[Saved entries]
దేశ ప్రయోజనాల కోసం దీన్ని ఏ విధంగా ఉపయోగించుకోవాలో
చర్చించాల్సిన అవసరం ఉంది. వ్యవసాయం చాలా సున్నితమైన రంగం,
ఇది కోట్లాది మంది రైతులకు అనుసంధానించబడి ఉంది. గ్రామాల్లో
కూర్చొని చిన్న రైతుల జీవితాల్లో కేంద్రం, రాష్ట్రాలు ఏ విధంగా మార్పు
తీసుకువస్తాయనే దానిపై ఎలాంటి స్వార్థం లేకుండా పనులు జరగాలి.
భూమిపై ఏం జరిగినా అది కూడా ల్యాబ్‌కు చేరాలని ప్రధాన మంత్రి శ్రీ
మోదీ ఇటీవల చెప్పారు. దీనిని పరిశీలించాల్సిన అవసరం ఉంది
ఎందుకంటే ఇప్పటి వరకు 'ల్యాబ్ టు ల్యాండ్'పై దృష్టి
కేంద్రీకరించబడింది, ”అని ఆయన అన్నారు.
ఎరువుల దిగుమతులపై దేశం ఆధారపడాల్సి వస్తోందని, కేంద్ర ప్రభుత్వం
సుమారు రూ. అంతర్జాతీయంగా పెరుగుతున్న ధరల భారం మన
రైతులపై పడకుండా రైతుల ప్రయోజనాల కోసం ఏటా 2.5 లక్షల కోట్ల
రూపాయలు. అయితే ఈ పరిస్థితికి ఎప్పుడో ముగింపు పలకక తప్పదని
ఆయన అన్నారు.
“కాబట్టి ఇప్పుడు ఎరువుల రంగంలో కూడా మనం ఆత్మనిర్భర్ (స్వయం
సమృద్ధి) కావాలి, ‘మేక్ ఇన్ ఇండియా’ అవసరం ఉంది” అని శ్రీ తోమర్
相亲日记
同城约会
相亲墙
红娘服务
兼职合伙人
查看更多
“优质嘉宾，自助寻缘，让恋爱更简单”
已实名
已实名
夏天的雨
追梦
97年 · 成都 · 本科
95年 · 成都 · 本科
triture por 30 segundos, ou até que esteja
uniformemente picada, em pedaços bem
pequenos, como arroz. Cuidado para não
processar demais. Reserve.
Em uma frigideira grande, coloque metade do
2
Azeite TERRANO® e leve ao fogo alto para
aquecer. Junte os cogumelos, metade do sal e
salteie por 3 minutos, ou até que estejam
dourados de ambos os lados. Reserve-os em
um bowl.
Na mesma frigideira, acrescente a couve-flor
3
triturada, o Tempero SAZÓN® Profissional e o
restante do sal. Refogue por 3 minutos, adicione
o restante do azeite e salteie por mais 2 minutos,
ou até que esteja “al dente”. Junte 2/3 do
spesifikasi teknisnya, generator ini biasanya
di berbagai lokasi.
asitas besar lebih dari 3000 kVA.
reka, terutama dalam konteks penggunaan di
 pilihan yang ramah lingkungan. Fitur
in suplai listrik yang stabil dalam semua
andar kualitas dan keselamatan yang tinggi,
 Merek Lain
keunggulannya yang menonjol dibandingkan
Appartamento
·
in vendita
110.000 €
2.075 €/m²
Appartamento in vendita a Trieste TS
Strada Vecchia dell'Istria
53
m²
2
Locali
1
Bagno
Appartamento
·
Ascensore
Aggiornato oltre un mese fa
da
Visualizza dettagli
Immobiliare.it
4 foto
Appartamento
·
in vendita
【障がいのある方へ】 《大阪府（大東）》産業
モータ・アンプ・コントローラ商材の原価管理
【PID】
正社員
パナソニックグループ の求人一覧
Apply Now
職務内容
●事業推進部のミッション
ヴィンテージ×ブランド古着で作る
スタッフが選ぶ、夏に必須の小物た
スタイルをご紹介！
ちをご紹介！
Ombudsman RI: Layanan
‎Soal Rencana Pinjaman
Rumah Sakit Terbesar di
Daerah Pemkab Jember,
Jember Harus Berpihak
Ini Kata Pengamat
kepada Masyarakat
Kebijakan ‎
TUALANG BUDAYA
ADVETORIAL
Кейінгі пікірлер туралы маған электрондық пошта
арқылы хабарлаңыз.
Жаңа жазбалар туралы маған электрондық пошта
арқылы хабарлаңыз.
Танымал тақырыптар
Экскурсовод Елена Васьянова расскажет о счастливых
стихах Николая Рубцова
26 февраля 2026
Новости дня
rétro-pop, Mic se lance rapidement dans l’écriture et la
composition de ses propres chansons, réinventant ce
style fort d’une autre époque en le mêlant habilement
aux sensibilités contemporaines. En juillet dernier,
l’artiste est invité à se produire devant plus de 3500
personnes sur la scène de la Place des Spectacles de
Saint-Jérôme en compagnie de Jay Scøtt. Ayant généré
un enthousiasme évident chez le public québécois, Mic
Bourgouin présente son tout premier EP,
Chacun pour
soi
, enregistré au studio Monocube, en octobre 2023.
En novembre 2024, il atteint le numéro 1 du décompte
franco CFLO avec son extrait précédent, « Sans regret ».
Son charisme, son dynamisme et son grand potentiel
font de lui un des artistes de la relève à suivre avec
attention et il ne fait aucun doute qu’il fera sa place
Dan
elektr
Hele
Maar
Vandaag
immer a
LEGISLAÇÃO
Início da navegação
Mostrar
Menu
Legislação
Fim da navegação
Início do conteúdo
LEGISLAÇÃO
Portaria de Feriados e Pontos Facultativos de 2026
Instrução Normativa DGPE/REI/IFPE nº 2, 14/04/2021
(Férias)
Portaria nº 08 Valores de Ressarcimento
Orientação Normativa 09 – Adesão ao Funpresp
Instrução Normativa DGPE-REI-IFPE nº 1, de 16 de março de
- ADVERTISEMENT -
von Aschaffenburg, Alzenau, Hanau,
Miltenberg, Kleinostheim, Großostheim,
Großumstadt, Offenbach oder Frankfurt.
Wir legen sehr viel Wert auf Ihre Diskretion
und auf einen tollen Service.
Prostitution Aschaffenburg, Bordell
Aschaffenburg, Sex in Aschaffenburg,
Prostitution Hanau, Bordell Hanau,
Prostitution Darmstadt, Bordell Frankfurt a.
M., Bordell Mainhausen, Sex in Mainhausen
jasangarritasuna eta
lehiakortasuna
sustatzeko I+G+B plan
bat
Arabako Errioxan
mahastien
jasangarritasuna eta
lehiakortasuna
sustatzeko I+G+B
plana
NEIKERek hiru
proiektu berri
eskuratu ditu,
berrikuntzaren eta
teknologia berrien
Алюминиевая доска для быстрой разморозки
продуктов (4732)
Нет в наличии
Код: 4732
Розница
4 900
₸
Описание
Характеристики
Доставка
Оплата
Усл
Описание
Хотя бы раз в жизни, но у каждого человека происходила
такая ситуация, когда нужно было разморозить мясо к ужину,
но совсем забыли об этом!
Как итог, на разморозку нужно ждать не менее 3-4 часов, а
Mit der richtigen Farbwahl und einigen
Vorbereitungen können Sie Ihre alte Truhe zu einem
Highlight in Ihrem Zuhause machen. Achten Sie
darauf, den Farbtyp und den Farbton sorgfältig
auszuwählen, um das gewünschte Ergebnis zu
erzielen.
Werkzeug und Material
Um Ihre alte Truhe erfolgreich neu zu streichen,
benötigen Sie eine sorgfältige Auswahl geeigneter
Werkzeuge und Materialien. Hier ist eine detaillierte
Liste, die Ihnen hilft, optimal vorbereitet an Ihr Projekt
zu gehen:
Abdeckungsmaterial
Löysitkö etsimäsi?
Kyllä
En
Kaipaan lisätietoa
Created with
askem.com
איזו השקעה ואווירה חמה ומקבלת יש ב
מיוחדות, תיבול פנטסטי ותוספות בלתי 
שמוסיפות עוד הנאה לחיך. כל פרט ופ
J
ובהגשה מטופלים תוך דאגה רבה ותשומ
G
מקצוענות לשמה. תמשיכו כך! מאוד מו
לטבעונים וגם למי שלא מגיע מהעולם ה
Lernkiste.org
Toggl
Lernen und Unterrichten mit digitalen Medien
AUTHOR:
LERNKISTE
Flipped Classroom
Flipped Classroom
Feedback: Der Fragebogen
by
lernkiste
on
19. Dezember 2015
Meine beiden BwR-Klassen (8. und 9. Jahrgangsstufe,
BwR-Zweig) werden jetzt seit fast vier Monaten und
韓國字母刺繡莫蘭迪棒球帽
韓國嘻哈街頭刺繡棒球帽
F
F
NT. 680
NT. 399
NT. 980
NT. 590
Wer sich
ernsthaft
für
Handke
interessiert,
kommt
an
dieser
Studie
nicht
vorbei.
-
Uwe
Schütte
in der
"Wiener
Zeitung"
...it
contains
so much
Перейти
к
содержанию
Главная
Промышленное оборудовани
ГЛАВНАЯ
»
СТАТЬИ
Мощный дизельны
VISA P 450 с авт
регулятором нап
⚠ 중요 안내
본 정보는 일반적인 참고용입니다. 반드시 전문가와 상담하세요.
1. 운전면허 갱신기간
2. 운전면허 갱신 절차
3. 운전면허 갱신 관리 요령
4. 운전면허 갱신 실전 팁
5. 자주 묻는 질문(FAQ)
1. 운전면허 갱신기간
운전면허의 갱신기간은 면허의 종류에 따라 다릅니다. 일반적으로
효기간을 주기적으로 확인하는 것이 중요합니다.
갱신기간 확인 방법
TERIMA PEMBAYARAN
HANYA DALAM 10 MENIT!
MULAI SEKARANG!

Your instructions: Count lines, not occurrences: report how many lines in the entries above include the word "restante", as a number alone.

Task answer: 2